Stated task A>
From the listing below, copy out the lines word for word, starting with the line containing "Q: How many candles are visible?" and going on through the line containing "Number of eggs visible: 11", both included.

Source extract>
Interspecific Ecometabolomics Tutorial • ecomet

This Relative Paths will work if you open the .Rjroject.

pak::pak("phytoecia/eCOMET", upgrade = TRUE)

library(here)
here()

library(ecomet)
library(dplyr)
library(ggplot2)

Background

In this tutorial, we will demonstrate how to use the eCOMET package for analyzing multiple species of trees that co-occur accross a network of forest plots. We start by comparing chemical richness and diversity across samples. We then compare the composition of samples using dimensional reduction (hierarchical clustering, PCAs, NMDS) to display how samples within groups compare to one another. Up until this point, we have assumed that all MZ-RT features are (statistically) independent. However,this assumption is often wrong when analyzing untargeted metabolomic datasets because multiple features are detected for each compound (i.e. adducts, isotopes and in-source fragments). To address this in the second half of the tutorial we take measures to account for associations between features, first by grouping features from to the same metabolite, and then by accounting for structural similarity between features.

Unlike in a treatment based study, where the expectation is that many compounds will be shared between treatment groups, and the goal is to identify differential expressed metabolites. In studies comparing across species, we are often presented with a case where the vast majority of compounds are not shared between groups (i.e species of plants). In these cases, metrics of chemical similarity can become relatively meaningless if we rely completely on shared MZ-RT features. To address this, chemical ecologists have integrated tools that account for relationships between detected features - feature based and ion identity molecular networking and structurally weighted scores of chemical similarity. These tools take into account for the fact that although two samples do not contain the same mz-rt feature, they both are producing compounds from the same biosynthetic origin and thus, should be considered more chemically similar than another sample that produces compounds from a different class/pathway.

Data supplied>
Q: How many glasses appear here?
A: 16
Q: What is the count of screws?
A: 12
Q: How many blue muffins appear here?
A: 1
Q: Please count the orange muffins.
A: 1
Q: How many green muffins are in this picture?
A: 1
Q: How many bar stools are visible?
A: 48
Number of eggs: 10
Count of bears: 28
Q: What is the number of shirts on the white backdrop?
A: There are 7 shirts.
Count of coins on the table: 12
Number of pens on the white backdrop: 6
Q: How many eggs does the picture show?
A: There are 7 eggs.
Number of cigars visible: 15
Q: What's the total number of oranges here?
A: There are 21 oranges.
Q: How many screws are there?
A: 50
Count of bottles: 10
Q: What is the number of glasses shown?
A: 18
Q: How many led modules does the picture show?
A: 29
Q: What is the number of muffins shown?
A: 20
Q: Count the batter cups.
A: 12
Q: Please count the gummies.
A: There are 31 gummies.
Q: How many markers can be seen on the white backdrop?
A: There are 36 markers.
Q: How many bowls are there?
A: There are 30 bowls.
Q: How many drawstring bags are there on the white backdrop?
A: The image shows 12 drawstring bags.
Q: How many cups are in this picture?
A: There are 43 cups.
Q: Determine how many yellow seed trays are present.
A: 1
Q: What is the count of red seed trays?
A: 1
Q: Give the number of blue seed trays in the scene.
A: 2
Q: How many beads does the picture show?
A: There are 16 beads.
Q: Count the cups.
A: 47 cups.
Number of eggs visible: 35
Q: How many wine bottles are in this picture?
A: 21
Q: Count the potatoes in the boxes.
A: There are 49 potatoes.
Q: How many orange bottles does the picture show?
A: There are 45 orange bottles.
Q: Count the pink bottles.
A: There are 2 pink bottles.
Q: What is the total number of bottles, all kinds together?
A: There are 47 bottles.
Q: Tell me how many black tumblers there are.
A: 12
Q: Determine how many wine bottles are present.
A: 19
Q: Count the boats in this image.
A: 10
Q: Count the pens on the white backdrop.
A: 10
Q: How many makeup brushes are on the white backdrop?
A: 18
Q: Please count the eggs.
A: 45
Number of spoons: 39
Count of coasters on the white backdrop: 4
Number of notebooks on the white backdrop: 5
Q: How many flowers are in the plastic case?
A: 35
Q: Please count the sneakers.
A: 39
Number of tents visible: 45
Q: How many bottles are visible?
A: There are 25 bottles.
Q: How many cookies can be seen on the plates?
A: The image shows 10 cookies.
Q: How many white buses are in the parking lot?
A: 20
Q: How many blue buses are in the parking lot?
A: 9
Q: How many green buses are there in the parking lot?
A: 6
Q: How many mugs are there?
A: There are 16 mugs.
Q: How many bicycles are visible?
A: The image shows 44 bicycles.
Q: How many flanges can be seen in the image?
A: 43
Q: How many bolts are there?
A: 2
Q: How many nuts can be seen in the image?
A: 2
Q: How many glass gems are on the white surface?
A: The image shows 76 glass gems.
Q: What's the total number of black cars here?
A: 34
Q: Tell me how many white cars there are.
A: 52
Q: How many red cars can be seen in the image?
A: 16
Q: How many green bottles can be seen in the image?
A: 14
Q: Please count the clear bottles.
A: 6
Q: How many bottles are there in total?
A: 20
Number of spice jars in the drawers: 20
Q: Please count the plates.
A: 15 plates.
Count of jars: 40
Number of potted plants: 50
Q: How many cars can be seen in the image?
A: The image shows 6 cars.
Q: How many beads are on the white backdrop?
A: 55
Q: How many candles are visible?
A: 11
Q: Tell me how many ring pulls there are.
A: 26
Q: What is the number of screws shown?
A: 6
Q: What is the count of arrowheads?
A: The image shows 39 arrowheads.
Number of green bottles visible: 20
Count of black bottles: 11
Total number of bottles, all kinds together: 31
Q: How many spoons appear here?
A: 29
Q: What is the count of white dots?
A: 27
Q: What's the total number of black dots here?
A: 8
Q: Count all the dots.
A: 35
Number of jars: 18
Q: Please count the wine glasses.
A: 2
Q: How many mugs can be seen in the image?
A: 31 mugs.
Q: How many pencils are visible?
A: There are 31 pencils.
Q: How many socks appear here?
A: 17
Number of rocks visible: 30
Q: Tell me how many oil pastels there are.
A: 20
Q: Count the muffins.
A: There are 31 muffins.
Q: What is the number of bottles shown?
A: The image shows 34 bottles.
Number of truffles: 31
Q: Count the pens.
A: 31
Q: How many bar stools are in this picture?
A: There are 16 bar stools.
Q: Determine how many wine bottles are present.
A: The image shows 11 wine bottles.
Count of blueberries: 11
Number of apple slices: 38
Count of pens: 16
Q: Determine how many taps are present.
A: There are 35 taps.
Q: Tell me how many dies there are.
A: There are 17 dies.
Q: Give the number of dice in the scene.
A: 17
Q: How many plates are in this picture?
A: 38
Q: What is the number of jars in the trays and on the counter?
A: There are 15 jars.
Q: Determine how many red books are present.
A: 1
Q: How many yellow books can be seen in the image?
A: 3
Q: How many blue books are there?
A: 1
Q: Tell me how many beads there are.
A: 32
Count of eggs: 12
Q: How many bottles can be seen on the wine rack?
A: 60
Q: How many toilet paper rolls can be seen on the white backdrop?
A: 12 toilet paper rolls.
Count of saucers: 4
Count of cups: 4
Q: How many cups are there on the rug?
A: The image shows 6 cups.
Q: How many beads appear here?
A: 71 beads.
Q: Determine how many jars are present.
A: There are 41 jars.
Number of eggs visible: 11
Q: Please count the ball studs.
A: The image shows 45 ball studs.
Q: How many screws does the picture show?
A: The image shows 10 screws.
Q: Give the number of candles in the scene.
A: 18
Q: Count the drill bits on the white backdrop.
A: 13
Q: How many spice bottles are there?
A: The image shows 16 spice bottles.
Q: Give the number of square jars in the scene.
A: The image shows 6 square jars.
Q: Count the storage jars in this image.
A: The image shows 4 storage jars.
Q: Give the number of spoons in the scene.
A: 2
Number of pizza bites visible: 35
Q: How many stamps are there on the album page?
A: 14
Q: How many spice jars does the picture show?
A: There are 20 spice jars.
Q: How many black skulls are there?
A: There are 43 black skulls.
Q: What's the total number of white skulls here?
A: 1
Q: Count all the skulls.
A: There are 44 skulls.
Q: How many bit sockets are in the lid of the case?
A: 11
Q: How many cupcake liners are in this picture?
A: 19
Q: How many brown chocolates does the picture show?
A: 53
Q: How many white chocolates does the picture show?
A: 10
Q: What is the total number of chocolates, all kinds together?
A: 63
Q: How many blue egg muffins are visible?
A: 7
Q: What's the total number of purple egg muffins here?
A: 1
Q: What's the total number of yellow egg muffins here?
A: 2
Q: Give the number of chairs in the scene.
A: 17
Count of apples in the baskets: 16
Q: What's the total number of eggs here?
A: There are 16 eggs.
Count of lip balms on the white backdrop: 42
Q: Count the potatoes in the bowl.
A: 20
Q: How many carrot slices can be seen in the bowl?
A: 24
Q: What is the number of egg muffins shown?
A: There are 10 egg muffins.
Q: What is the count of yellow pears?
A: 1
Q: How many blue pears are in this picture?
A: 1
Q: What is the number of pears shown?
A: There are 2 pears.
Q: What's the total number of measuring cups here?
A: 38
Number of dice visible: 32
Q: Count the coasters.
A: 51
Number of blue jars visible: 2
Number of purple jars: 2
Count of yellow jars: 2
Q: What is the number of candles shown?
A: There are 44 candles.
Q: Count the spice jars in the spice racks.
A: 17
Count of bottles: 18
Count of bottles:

Stated task B>
Reproduce the entire ecometabolomics tutorial text above word for word.

Correct output A>
Q: How many candles are visible?
A: 11
Q: Tell me how many ring pulls there are.
A: 26
Q: What is the number of screws shown?
A: 6
Q: What is the count of arrowheads?
A: The image shows 39 arrowheads.
Number of green bottles visible: 20
Count of black bottles: 11
Total number of bottles, all kinds together: 31
Q: How many spoons appear here?
A: 29
Q: What is the count of white dots?
A: 27
Q: What's the total number of black dots here?
A: 8
Q: Count all the dots.
A: 35
Number of jars: 18
Q: Please count the wine glasses.
A: 2
Q: How many mugs can be seen in the image?
A: 31 mugs.
Q: How many pencils are visible?
A: There are 31 pencils.
Q: How many socks appear here?
A: 17
Number of rocks visible: 30
Q: Tell me how many oil pastels there are.
A: 20
Q: Count the muffins.
A: There are 31 muffins.
Q: What is the number of bottles shown?
A: The image shows 34 bottles.
Number of truffles: 31
Q: Count the pens.
A: 31
Q: How many bar stools are in this picture?
A: There are 16 bar stools.
Q: Determine how many wine bottles are present.
A: The image shows 11 wine bottles.
Count of blueberries: 11
Number of apple slices: 38
Count of pens: 16
Q: Determine how many taps are present.
A: There are 35 taps.
Q: Tell me how many dies there are.
A: There are 17 dies.
Q: Give the number of dice in the scene.
A: 17
Q: How many plates are in this picture?
A: 38
Q: What is the number of jars in the trays and on the counter?
A: There are 15 jars.
Q: Determine how many red books are present.
A: 1
Q: How many yellow books can be seen in the image?
A: 3
Q: How many blue books are there?
A: 1
Q: Tell me how many beads there are.
A: 32
Count of eggs: 12
Q: How many bottles can be seen on the wine rack?
A: 60
Q: How many toilet paper rolls can be seen on the white backdrop?
A: 12 toilet paper rolls.
Count of saucers: 4
Count of cups: 4
Q: How many cups are there on the rug?
A: The image shows 6 cups.
Q: How many beads appear here?
A: 71 beads.
Q: Determine how many jars are present.
A: There are 41 jars.
Number of eggs visible: 11

Correct output B>
Interspecific Ecometabolomics Tutorial • ecomet

This Relative Paths will work if you open the .Rjroject.

pak::pak("phytoecia/eCOMET", upgrade = TRUE)

library(here)
here()

library(ecomet)
library(dplyr)
library(ggplot2)

Background

In this tutorial, we will demonstrate how to use the eCOMET package for analyzing multiple species of trees that co-occur accross a network of forest plots. We start by comparing chemical richness and diversity across samples. We then compare the composition of samples using dimensional reduction (hierarchical clustering, PCAs, NMDS) to display how samples within groups compare to one another. Up until this point, we have assumed that all MZ-RT features are (statistically) independent. However,this assumption is often wrong when analyzing untargeted metabolomic datasets because multiple features are detected for each compound (i.e. adducts, isotopes and in-source fragments). To address this in the second half of the tutorial we take measures to account for associations between features, first by grouping features from to the same metabolite, and then by accounting for structural similarity between features.

Unlike in a treatment based study, where the expectation is that many compounds will be shared between treatment groups, and the goal is to identify differential expressed metabolites. In studies comparing across species, we are often presented with a case where the vast majority of compounds are not shared between groups (i.e species of plants). In these cases, metrics of chemical similarity can become relatively meaningless if we rely completely on shared MZ-RT features. To address this, chemical ecologists have integrated tools that account for relationships between detected features - feature based and ion identity molecular networking and structurally weighted scores of chemical similarity. These tools take into account for the fact that although two samples do not contain the same mz-rt feature, they both are producing compounds from the same biosynthetic origin and thus, should be considered more chemically similar than another sample that produces compounds from a different class/pathway.